▶ TEXT SHOWN:
============================================================

I accidentally discovered a weird bug with either the as.integer or the det function in R base. Does anyone know what is going on here and how to prevent it?

I was computing the determinant of the following 3-by-3 matrix:

mat <- matrix(c(15, 6, 116, 10, 13, 16, 14, 23, 56), ncol = 3)

Which looks like this:

     [,1] [,2] [,3]
[1,]   15   10   14
[2,]    6   13   23
[3,]  116   16   56

Two things are easy to see: all entries are integers, and each of the six sets of three-entries-no-two-of-which-lie-in-the-same-row-or-column contains at least one even integer. Hence the determinant must be an even integer.

Asking R the actual value of this determinant by typing det(mat) it returns something that looks like an even integer: 8952. But lo and behold: deep down inside R's mind it actually is either a non-integer or an odd integer, since when typing as.integer(det(mat)) we get 8951.

What is going on here? The 8951 is obviously wrong. Also, less obviously, the value 8952 is correct as can be seen with pen and paper.

So my questions are:

  1. what is going on here?

  2. How do I force R to give me the correct integer values when asked to compute the determinant of an integer matrix?


Solution

  • Underlying causes: Truncation by is.integer rather than rounding and floating point math on logged intermediate values to explain the second result, combined with the default digit level of display in the print portion of the console REPL to explain the initial result of det(mat):

    print( det(mat), digits =16)
    [1] 8951.999999999993
    

    It's quite possible that the theoretic answer is 8952 but R is not a symbolic math engine.

    enter image description here

    You can use the Rmpfr package (as suggested by @BenBolker) to increase the level of precision:

     library(Rmpfr)

============================================================

▶ DATA FOR REVIEW:

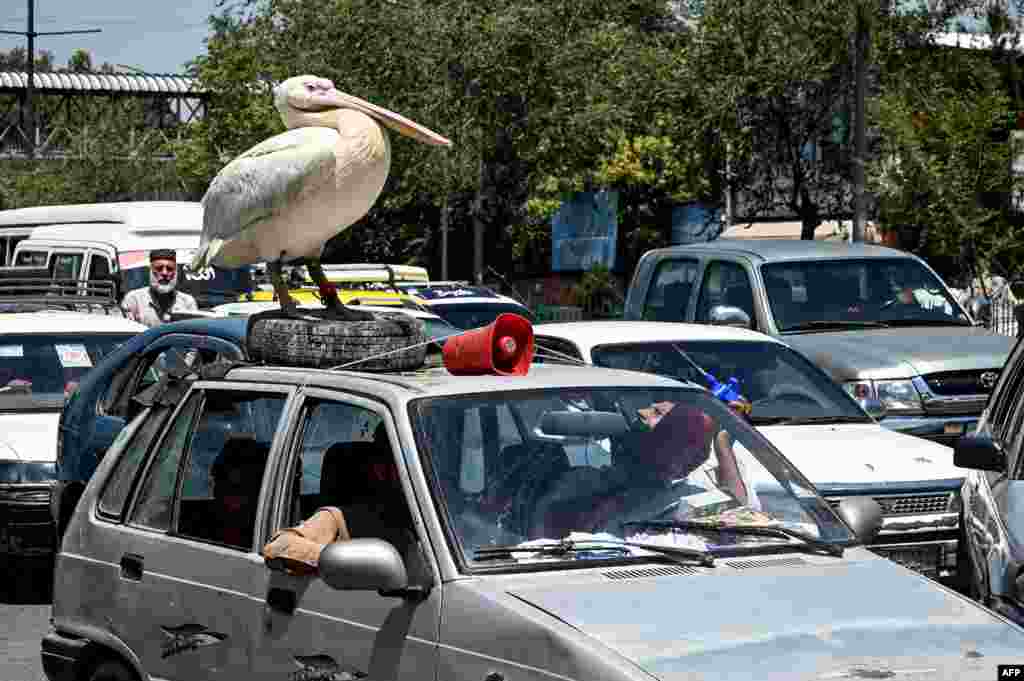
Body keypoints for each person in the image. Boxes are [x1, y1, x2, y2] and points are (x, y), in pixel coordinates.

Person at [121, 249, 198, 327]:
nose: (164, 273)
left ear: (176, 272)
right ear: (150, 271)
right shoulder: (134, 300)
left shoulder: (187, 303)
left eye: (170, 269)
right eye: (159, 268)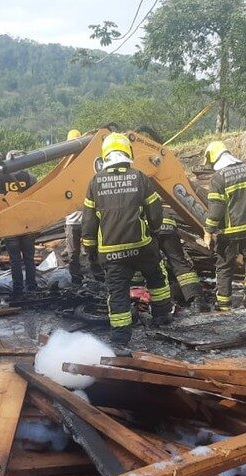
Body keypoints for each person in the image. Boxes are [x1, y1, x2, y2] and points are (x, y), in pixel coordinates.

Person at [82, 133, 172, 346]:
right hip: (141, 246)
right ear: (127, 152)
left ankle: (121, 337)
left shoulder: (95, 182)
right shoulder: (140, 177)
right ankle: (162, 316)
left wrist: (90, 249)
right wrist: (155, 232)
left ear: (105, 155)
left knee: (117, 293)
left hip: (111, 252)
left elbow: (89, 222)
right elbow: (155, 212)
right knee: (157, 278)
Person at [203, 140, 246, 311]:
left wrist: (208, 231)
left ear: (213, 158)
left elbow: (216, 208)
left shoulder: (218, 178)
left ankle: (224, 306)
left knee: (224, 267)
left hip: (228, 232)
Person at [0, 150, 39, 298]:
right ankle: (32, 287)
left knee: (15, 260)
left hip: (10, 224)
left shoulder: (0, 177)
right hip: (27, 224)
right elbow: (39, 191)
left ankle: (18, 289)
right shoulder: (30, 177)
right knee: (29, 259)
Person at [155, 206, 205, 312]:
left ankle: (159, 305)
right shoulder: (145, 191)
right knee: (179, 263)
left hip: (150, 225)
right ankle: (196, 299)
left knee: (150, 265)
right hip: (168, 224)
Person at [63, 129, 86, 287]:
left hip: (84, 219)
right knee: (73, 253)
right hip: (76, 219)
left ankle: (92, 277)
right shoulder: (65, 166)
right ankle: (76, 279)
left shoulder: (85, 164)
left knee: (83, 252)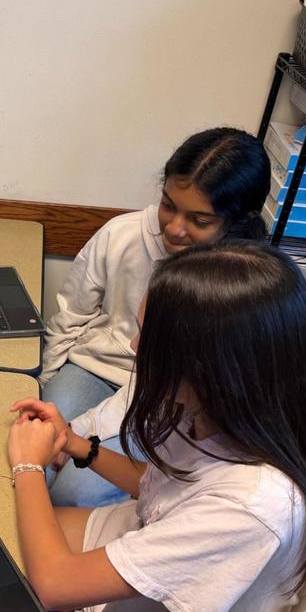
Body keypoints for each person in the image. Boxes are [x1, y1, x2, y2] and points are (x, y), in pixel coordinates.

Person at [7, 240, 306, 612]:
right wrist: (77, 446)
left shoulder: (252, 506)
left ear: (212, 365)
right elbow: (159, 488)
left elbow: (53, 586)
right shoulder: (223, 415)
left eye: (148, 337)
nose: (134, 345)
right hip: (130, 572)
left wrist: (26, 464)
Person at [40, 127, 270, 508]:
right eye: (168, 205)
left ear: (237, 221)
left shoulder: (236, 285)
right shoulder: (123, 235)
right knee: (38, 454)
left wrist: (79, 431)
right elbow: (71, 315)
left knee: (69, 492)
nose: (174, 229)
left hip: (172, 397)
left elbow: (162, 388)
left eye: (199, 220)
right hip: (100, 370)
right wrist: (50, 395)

============================================================

In the text on the R determinant bug, reproduce verbatim the passage from "Two things are" up to and including "an integer matrix?". The rows play no part in what is asked here.

Two things are easy to see: all entries are integers, and each of the six sets of three-entries-no-two-of-which-lie-in-the-same-row-or-column contains at least one even integer. Hence the determinant must be an even integer.

Asking R the actual value of this determinant by typing det(mat) it returns something that looks like an even integer: 8952. But lo and behold: deep down inside R's mind it actually is either a non-integer or an odd integer, since when typing as.integer(det(mat)) we get 8951.

What is going on here? The 8951 is obviously wrong. Also, less obviously, the value 8952 is correct as can be seen with pen and paper.

So my questions are:

  1. what is going on here?

  2. How do I force R to give me the correct integer values when asked to compute the determinant of an integer matrix?